## DESCRIPTION OF THE TASK
Copy out the following lines exactly as they appear, keeping each line break in place.

--------

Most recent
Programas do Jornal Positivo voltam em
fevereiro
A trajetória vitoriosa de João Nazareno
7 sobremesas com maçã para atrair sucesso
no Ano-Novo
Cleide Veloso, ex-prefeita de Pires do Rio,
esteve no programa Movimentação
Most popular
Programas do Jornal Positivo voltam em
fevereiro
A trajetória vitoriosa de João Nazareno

--------

## SOLUTION TO THE PROBLEM
Most recent
Programas do Jornal Positivo voltam em
fevereiro
A trajetória vitoriosa de João Nazareno
7 sobremesas com maçã para atrair sucesso
no Ano-Novo
Cleide Veloso, ex-prefeita de Pires do Rio,
esteve no programa Movimentação
Most popular
Programas do Jornal Positivo voltam em
fevereiro
A trajetória vitoriosa de João Nazareno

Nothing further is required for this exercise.